Zetkin argued that the system of exploitation, which capitalism is based on, is the root cause of oppression.
Most importantly she saw the significance of the fact that “the machine makes muscular strength unnecessary, and everywhere women’s labour could operate with the same results for production as man’s.”
So she welcomed the massive influx of women into the workforce at the beginning of the 20th century.
She did not see class as simply another element of suffering experienced by a particular individual.
Despite the low pay and bad conditions they endured, she understood that women were gaining the potential for collective resistance.
Zetkin edited a paper for women workers called Gleichheit (Equality) for over 25 years.
It was selling 112,000 copies by 1913. The number of women joining the SPD exploded during the same period, from 4,000 in 1905, to over 141,000 by 1913.
Zetkin saw it as a tool for the most militant and politicised sections of women workers.
She wanted to build a revolutionary leadership in the working class.
This caused tensions with the reformist wing of the SPD, which argued that Zetkin made the newspaper “too difficult” for the mass of women.
She was told it should include a fashion supplement and cooking advice.
Zetkin refused, and argued that women activists did not need to be talked down to.
She raged against the prejudice that claimed that “women’s smaller brain, or their alleged natural vocation as mothers” deemed them incapable of “intellectual labour”.
It was only when she became part of a minority of revolutionary Marxists in the SPD that she lost control of the paper. It began to include recipes and dress patterns.

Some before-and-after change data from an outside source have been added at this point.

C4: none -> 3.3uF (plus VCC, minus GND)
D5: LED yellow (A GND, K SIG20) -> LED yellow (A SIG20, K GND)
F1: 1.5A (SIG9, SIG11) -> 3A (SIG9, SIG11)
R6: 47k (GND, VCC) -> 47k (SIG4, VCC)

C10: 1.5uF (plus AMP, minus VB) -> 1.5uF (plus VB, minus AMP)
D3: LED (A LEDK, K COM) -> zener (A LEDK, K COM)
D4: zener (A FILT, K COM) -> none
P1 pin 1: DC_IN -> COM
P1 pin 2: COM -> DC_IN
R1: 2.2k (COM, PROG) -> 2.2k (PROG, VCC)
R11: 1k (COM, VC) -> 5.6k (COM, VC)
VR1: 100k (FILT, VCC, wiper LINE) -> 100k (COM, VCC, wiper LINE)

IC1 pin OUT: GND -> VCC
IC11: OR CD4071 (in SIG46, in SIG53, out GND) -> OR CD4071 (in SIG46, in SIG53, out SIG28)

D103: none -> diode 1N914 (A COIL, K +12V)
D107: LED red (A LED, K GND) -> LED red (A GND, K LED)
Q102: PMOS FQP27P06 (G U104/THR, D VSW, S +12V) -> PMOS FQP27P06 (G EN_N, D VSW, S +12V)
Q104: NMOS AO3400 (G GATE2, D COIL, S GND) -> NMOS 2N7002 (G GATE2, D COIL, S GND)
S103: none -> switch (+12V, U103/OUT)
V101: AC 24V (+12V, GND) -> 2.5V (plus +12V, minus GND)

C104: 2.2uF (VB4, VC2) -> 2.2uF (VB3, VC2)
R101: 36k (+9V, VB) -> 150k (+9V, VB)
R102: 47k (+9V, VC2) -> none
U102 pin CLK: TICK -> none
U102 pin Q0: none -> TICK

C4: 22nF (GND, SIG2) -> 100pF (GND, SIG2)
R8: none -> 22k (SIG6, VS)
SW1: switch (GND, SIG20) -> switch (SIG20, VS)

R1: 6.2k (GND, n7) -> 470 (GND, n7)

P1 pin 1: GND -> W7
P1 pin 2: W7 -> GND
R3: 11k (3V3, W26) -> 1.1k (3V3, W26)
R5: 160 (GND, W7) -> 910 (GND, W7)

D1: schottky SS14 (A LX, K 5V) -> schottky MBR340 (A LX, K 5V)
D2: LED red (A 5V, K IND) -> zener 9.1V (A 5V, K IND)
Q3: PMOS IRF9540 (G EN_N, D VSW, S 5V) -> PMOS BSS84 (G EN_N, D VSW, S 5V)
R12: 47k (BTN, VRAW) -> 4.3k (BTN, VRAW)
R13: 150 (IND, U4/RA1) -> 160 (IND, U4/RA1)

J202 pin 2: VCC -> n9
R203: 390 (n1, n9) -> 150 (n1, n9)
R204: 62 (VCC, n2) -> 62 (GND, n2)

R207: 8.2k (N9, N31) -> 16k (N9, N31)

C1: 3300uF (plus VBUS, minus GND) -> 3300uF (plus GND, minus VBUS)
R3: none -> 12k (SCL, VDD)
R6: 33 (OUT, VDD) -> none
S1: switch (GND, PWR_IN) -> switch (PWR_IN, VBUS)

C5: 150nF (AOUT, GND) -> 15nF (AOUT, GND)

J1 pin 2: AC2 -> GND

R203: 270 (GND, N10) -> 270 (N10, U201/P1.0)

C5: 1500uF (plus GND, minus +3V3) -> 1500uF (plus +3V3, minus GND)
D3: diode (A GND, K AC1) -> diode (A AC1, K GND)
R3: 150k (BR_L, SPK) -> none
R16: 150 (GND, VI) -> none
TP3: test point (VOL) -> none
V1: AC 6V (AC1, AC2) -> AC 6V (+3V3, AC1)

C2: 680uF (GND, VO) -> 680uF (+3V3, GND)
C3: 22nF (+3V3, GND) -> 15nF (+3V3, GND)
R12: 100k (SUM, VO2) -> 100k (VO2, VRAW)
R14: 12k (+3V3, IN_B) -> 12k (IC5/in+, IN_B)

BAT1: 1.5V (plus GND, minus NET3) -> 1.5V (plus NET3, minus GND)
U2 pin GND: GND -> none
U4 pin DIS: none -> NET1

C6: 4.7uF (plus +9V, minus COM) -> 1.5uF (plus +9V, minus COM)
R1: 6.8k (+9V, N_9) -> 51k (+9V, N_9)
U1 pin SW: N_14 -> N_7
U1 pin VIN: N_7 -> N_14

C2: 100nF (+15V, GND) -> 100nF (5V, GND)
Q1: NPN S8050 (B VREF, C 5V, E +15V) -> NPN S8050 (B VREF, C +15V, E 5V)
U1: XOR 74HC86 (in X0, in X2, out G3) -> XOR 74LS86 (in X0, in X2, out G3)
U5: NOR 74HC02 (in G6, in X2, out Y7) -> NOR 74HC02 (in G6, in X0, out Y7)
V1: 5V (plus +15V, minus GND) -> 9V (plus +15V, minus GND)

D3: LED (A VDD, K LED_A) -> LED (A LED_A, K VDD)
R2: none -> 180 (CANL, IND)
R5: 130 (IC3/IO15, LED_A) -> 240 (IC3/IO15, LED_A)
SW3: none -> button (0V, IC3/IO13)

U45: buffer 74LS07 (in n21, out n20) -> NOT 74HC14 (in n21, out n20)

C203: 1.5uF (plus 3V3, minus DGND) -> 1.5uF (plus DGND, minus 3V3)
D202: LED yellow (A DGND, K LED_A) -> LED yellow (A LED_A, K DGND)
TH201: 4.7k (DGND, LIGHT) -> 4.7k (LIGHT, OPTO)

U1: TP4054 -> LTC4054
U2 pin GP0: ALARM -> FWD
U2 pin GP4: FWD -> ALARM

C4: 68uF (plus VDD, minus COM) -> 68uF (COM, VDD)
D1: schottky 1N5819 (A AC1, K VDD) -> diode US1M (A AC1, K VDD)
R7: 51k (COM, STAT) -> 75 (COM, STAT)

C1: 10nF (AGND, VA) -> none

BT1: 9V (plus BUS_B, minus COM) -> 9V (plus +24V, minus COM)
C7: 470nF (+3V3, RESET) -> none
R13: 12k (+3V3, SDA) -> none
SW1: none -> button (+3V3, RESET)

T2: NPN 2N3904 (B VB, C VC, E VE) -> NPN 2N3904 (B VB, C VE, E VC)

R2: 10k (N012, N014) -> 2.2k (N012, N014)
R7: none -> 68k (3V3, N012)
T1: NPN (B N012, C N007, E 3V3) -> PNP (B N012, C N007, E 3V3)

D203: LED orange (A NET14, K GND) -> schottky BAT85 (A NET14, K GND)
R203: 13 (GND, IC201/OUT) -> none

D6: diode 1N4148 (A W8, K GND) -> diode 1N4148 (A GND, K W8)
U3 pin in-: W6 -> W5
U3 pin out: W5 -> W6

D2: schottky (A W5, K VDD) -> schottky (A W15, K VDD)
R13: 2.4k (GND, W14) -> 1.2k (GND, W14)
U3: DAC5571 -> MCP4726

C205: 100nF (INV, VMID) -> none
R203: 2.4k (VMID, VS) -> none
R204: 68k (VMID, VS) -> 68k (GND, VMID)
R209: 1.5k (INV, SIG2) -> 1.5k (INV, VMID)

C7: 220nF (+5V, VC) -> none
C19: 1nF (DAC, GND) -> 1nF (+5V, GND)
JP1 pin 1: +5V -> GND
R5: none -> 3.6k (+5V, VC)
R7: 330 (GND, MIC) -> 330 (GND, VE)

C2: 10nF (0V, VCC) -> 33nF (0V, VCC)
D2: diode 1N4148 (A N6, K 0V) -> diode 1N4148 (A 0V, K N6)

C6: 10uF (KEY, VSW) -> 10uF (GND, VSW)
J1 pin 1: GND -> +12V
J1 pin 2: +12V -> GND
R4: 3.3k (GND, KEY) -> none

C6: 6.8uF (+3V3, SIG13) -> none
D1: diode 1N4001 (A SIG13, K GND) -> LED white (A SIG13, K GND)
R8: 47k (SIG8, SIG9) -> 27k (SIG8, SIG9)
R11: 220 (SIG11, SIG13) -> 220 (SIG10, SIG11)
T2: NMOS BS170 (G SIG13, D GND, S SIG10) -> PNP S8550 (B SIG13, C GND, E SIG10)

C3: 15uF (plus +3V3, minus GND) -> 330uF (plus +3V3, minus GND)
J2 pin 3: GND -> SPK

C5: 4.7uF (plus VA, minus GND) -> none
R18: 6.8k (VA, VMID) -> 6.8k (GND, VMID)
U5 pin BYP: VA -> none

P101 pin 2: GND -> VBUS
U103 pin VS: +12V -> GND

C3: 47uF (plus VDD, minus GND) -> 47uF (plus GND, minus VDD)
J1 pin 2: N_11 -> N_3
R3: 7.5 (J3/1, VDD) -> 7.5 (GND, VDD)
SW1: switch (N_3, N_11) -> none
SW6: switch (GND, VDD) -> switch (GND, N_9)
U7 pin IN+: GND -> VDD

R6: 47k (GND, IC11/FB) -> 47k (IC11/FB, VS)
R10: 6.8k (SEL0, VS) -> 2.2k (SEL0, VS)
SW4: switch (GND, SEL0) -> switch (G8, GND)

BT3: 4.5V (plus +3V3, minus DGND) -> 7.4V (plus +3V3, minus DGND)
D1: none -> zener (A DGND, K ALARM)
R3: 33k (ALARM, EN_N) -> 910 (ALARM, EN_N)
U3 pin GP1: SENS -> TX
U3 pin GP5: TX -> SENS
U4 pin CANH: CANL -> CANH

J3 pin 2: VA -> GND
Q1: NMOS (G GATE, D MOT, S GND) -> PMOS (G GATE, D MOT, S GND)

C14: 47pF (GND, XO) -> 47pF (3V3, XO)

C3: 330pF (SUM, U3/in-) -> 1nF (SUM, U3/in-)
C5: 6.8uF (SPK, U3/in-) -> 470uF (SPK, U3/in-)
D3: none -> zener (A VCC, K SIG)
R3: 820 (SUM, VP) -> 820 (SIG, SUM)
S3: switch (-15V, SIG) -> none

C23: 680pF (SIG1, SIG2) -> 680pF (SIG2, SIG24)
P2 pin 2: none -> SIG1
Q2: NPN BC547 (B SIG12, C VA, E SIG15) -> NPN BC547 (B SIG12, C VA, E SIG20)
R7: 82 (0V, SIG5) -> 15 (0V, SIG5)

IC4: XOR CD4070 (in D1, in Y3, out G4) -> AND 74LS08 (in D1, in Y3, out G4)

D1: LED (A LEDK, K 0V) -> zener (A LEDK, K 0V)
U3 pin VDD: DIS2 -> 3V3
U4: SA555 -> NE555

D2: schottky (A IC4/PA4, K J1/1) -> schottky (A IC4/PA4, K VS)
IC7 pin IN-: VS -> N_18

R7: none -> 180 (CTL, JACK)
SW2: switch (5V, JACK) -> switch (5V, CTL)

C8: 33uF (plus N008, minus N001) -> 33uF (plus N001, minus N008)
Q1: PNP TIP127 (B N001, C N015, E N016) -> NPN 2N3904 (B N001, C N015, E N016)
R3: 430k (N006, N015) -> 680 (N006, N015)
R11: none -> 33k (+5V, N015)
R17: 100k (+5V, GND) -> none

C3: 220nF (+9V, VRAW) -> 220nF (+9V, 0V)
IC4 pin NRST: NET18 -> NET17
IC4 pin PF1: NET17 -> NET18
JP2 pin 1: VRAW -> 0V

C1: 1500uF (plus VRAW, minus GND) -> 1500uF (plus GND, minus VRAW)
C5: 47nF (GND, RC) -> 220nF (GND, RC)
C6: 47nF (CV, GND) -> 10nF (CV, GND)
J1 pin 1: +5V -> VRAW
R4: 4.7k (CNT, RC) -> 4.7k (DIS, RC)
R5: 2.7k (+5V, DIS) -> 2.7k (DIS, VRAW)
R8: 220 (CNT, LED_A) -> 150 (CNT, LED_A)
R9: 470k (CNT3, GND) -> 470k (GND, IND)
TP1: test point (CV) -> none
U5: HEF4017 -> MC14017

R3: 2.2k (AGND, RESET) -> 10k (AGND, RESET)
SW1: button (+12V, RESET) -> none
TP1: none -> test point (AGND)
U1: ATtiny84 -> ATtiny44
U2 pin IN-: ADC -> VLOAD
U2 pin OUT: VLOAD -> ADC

When she was removed as editor in 1917 she maintained her defiance against the pro-war majority in her own party. She said that “to have been silent would have been to assume an attitude of undignified cowardice.”
After the defeat of the German Revolution and the rise of Stalinism in Russia, Zetkin no longer played the same role.
She spent much time in poor health being cared for in Soviet hospitals.
But she briefly took to the political stage again in 1932, just months before Hitler took power.
On 30 August she came out of hiding. Despite her state of health, blindness and Nazi death threats she returned to Berlin.
It was her right as the oldest MP to convene a new session of parlaiment—and she was determined to use it.
She was transported by stretcher from an ambulance, past Nazi demonstrators, and took to the rostrum. Although frail she spoke for over an hour.
She railed against the fascists, in front of the many Nazi members, and called for a united front to take them on.
And she made sure to call for the inclusion of women in the struggle. She finished by declaring, “I hope, despite my present illness, to have the happy experience of opening the First Council Congress of Soviet Germany as its oldest member.”
But it was not to be. She died the following year.
She was a giant of the socialist movement and stood up against oppression and imperialism.
She saw the working class as the social force that could challenge the system that bred them —and transform society.
Some of her formulations will jar to the modern reader.
Even she sometimes wrote of socialism enabling women to be happier wives and mothers.
But she was far ahead of so many others, with insights that remain valuable today.
She saw that if the working class was stronger when it fought “together without distinction of nationality or distinction of occupation” then “so also it can achieve its emancipation, only if it holds together without distinction of sex.”